The Amsterdam Museum offers a warm, dry, and, oh, also informative break from the elements.  We learn a lot about shipping, of course, and enough to be better informed about the rise of secular rule (which is really just Protestant but you don’t need an advanced degree to figure out that getting rid of the Catholics would be entirely to the fiscal benefit of the businessmen who ended up running things for the next few centuries) and the coming of the French (goodbye self-rule for a while but in the end #nothankyou Napoleon, see ya at Waterloo!), and the decimation of the Jewish population during WW2, and gay marriage (first in the world!  They are very proud of that one).  Only Laurent and Peter and I make it all the way back into some rooms that aren’t well-advertised but which we think are the most interesting of the place:  the bookkeeper’s office and boardroom of the orphanage that was the original use of these buildings.  They are left largely as they were during the height of their use:  wood paneled, with great portraits of groups of respectable-looking burghers with small urchins, whose lives are about to be saved, about the tables.  It is very quiet back there, and while it surely wouldn’t have been in the 1700s, you can get just a whiff of the earnest, self-satisfied, and pious wealth that drove this city through centuries of prosperity.[2]

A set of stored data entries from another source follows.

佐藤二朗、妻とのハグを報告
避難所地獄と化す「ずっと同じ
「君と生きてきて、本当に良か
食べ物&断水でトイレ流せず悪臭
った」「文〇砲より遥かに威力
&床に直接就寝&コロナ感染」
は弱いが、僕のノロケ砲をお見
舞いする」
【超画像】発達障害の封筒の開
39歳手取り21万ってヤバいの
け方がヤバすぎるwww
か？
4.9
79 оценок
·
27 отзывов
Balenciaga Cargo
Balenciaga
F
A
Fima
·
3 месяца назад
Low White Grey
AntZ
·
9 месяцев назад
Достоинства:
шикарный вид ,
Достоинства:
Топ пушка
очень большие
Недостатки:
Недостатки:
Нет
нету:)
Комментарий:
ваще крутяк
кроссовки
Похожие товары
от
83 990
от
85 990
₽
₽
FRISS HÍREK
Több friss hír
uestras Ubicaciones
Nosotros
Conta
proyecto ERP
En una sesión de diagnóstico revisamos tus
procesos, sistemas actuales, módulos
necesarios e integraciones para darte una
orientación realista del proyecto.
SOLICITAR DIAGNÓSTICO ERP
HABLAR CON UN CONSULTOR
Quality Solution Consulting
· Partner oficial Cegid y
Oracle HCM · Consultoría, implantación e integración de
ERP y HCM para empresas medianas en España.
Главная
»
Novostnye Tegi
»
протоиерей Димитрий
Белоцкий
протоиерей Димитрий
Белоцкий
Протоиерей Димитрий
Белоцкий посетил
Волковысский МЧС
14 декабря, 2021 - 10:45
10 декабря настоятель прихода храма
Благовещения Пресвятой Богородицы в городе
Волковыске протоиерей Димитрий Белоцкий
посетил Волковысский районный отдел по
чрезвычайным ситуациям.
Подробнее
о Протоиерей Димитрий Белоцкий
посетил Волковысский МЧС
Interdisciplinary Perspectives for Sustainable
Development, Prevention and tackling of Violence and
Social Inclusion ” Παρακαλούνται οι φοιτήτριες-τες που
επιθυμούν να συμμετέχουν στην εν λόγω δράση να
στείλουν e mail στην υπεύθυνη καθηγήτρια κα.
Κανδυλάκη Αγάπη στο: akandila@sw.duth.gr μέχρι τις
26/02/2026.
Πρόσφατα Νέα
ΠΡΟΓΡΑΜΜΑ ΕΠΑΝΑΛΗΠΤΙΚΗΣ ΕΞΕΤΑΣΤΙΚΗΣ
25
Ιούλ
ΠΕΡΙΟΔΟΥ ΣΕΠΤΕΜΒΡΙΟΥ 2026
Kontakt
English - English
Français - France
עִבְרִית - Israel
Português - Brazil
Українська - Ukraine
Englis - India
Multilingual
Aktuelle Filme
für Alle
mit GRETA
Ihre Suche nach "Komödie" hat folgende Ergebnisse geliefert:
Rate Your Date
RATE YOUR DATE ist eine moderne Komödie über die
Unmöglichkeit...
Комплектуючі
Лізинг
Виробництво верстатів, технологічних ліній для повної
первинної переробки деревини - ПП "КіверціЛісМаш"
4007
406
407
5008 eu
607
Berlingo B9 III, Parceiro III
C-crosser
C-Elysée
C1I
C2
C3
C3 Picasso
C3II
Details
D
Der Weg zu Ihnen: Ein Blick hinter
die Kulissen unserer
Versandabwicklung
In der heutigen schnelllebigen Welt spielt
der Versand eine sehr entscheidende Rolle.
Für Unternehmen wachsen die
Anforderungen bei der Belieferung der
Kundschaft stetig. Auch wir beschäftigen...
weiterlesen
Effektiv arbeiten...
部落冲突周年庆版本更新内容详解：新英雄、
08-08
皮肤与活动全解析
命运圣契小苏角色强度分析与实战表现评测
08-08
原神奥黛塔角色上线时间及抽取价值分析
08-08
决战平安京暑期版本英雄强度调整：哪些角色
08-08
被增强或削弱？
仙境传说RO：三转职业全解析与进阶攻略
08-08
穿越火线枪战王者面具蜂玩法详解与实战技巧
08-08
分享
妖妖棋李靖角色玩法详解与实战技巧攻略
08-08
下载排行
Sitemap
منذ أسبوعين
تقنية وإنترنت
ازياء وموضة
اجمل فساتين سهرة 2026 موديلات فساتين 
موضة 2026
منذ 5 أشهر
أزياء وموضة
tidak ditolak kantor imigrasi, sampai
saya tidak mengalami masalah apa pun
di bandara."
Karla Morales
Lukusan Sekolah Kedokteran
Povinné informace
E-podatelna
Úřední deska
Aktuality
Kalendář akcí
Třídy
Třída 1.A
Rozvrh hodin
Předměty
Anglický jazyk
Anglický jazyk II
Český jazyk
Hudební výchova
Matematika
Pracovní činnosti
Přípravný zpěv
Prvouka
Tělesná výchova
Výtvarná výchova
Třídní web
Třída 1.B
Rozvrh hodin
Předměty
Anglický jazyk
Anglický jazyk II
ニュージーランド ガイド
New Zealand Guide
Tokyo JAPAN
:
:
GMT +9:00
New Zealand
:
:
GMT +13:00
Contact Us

Dinner tonight is at de Struisvogel (The Ostrich), highly recommended by more than one Chowhound and Hungry Onion source, where you can, in fact, eat Struisvogel and it is, in fact, delicious. 
After dinner, Andy and Laurent finally pay off their longstanding debt to Izzy with a roaring game of charades.  This culminated with my effort to do a charade of Hamilton, that somehow made my playing companions shout “Swine-y Todd!”



[1] But they do have Easter trees, like in Germany!  This is a perfectly charming tradition where you bring in some branches, and hang little Easter ornaments like bunnies and birdies and eggs on them. 
[2] Here’s the thing about Dutch history.  It is long, and quite remarkable for such a small plot of land, mostly reclaimed form the sea.  As in much of Europe, there were Romans (maybe some Vikings, too), then Spanish, then they ruled themselves and kind of got together with England – that was an enemy-of-my-enemy-is-my-friend kind of situation).  The French showed up, as they did in a lot of Europe in the early 19th c., but that was short-lived.  Belgium carved itself off in the mid-19th c.  Somehow they remained neutral during WW1, and you’ll hear more about WW2 later in our trip.  What I find interesting is that many say that their big moment was about 50 years in the 17th c., and that it has been all downhill since then.  Sure doesn’t appear that way, tho.  This remained a prosperous nation, a center of business and commerce, great producer of art, with large colonial holdings, until the 20th c., and everyone still seems awfully happy to be here.  Maybe downhill is all relative in the Netherlands.